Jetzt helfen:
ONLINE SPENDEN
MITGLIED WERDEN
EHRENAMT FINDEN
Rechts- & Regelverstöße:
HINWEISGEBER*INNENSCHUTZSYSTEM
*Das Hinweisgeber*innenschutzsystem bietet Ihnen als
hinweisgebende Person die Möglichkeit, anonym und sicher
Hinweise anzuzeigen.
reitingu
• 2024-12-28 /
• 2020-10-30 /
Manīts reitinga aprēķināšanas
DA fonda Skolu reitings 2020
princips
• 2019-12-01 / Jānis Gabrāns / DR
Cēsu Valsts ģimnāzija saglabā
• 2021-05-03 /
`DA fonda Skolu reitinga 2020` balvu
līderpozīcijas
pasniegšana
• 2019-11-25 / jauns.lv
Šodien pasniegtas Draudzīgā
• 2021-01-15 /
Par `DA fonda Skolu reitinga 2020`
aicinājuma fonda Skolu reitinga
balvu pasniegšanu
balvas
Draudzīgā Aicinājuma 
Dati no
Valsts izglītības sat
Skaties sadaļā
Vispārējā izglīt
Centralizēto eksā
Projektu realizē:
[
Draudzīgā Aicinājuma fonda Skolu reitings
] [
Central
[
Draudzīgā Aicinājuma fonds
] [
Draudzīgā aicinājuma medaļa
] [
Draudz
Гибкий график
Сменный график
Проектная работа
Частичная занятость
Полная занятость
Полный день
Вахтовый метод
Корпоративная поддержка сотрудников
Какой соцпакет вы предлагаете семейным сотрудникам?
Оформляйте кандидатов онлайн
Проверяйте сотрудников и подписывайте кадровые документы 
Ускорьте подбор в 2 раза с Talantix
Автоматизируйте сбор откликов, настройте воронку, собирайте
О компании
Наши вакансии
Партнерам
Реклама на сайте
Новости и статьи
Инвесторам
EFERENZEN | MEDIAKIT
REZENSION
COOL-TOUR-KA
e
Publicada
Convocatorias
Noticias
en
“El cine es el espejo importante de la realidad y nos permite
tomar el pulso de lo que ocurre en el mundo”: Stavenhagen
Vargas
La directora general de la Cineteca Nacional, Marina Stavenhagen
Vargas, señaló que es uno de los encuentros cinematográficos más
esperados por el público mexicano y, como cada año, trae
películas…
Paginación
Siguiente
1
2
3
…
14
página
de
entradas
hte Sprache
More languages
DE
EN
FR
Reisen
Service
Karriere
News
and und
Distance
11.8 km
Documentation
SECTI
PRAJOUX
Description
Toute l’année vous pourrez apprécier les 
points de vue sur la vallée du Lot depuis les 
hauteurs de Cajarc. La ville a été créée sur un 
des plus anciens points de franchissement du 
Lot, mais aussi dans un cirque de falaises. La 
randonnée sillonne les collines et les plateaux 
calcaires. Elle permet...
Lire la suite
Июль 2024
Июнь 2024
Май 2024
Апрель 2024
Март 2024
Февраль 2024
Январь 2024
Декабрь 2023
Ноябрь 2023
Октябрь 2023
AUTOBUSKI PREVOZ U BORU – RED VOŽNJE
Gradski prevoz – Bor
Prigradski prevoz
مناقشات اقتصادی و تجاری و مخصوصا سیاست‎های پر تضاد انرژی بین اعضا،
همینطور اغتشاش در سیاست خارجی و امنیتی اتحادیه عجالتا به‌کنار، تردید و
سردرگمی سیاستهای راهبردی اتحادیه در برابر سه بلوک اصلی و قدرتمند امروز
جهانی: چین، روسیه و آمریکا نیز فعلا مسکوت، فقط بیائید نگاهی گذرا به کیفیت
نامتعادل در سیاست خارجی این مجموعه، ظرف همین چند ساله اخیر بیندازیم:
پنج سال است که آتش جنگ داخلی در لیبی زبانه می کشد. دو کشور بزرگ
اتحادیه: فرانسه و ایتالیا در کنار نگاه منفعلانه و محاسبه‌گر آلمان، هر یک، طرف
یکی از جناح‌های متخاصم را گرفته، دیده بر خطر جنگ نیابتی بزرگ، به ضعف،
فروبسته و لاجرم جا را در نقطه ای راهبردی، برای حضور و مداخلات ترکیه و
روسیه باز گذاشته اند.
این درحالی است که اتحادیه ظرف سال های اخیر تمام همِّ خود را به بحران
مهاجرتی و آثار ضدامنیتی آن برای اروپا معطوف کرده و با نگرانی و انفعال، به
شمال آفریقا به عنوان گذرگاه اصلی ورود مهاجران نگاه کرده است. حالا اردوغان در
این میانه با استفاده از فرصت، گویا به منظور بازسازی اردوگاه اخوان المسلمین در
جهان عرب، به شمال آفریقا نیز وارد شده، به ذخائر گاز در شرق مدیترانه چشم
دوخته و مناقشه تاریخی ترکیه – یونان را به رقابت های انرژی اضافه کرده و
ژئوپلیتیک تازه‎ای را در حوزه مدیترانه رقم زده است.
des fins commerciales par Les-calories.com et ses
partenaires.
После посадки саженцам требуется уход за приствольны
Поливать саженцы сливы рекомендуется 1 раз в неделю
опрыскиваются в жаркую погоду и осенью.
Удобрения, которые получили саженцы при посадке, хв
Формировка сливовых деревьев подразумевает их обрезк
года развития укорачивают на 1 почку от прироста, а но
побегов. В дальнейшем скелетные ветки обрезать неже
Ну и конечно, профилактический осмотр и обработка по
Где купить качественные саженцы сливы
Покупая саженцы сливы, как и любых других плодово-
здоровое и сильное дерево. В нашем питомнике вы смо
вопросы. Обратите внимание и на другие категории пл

------------------------------------------------

*Task prompt*: Could you write out the full data verbatim?

*Result of the task*:
Jetzt helfen:
ONLINE SPENDEN
MITGLIED WERDEN
EHRENAMT FINDEN
Rechts- & Regelverstöße:
HINWEISGEBER*INNENSCHUTZSYSTEM
*Das Hinweisgeber*innenschutzsystem bietet Ihnen als
hinweisgebende Person die Möglichkeit, anonym und sicher
Hinweise anzuzeigen.
reitingu
• 2024-12-28 /
• 2020-10-30 /
Manīts reitinga aprēķināšanas
DA fonda Skolu reitings 2020
princips
• 2019-12-01 / Jānis Gabrāns / DR
Cēsu Valsts ģimnāzija saglabā
• 2021-05-03 /
`DA fonda Skolu reitinga 2020` balvu
līderpozīcijas
pasniegšana
• 2019-11-25 / jauns.lv
Šodien pasniegtas Draudzīgā
• 2021-01-15 /
Par `DA fonda Skolu reitinga 2020`
aicinājuma fonda Skolu reitinga
balvu pasniegšanu
balvas
Draudzīgā Aicinājuma 
Dati no
Valsts izglītības sat
Skaties sadaļā
Vispārējā izglīt
Centralizēto eksā
Projektu realizē:
[
Draudzīgā Aicinājuma fonda Skolu reitings
] [
Central
[
Draudzīgā Aicinājuma fonds
] [
Draudzīgā aicinājuma medaļa
] [
Draudz
Гибкий график
Сменный график
Проектная работа
Частичная занятость
Полная занятость
Полный день
Вахтовый метод
Корпоративная поддержка сотрудников
Какой соцпакет вы предлагаете семейным сотрудникам?
Оформляйте кандидатов онлайн
Проверяйте сотрудников и подписывайте кадровые документы 
Ускорьте подбор в 2 раза с Talantix
Автоматизируйте сбор откликов, настройте воронку, собирайте
О компании
Наши вакансии
Партнерам
Реклама на сайте
Новости и статьи
Инвесторам
EFERENZEN | MEDIAKIT
REZENSION
COOL-TOUR-KA
e
Publicada
Convocatorias
Noticias
en
“El cine es el espejo importante de la realidad y nos permite
tomar el pulso de lo que ocurre en el mundo”: Stavenhagen
Vargas
La directora general de la Cineteca Nacional, Marina Stavenhagen
Vargas, señaló que es uno de los encuentros cinematográficos más
esperados por el público mexicano y, como cada año, trae
películas…
Paginación
Siguiente
1
2
3
…
14
página
de
entradas
hte Sprache
More languages
DE
EN
FR
Reisen
Service
Karriere
News
and und
Distance
11.8 km
Documentation
SECTI
PRAJOUX
Description
Toute l’année vous pourrez apprécier les 
points de vue sur la vallée du Lot depuis les 
hauteurs de Cajarc. La ville a été créée sur un 
des plus anciens points de franchissement du 
Lot, mais aussi dans un cirque de falaises. La 
randonnée sillonne les collines et les plateaux 
calcaires. Elle permet...
Lire la suite
Июль 2024
Июнь 2024
Май 2024
Апрель 2024
Март 2024
Февраль 2024
Январь 2024
Декабрь 2023
Ноябрь 2023
Октябрь 2023
AUTOBUSKI PREVOZ U BORU – RED VOŽNJE
Gradski prevoz – Bor
Prigradski prevoz
مناقشات اقتصادی و تجاری و مخصوصا سیاست‎های پر تضاد انرژی بین اعضا،
همینطور اغتشاش در سیاست خارجی و امنیتی اتحادیه عجالتا به‌کنار، تردید و
سردرگمی سیاستهای راهبردی اتحادیه در برابر سه بلوک اصلی و قدرتمند امروز
جهانی: چین، روسیه و آمریکا نیز فعلا مسکوت، فقط بیائید نگاهی گذرا به کیفیت
نامتعادل در سیاست خارجی این مجموعه، ظرف همین چند ساله اخیر بیندازیم:
پنج سال است که آتش جنگ داخلی در لیبی زبانه می کشد. دو کشور بزرگ
اتحادیه: فرانسه و ایتالیا در کنار نگاه منفعلانه و محاسبه‌گر آلمان، هر یک، طرف
یکی از جناح‌های متخاصم را گرفته، دیده بر خطر جنگ نیابتی بزرگ، به ضعف،
فروبسته و لاجرم جا را در نقطه ای راهبردی، برای حضور و مداخلات ترکیه و
روسیه باز گذاشته اند.
این درحالی است که اتحادیه ظرف سال های اخیر تمام همِّ خود را به بحران
مهاجرتی و آثار ضدامنیتی آن برای اروپا معطوف کرده و با نگرانی و انفعال، به
شمال آفریقا به عنوان گذرگاه اصلی ورود مهاجران نگاه کرده است. حالا اردوغان در
این میانه با استفاده از فرصت، گویا به منظور بازسازی اردوگاه اخوان المسلمین در
جهان عرب، به شمال آفریقا نیز وارد شده، به ذخائر گاز در شرق مدیترانه چشم
دوخته و مناقشه تاریخی ترکیه – یونان را به رقابت های انرژی اضافه کرده و
ژئوپلیتیک تازه‎ای را در حوزه مدیترانه رقم زده است.
des fins commerciales par Les-calories.com et ses
partenaires.
После посадки саженцам требуется уход за приствольны
Поливать саженцы сливы рекомендуется 1 раз в неделю
опрыскиваются в жаркую погоду и осенью.
Удобрения, которые получили саженцы при посадке, хв
Формировка сливовых деревьев подразумевает их обрезк
года развития укорачивают на 1 почку от прироста, а но
побегов. В дальнейшем скелетные ветки обрезать неже
Ну и конечно, профилактический осмотр и обработка по
Где купить качественные саженцы сливы
Покупая саженцы сливы, как и любых других плодово-
здоровое и сильное дерево. В нашем питомнике вы смо
вопросы. Обратите внимание и на другие категории пл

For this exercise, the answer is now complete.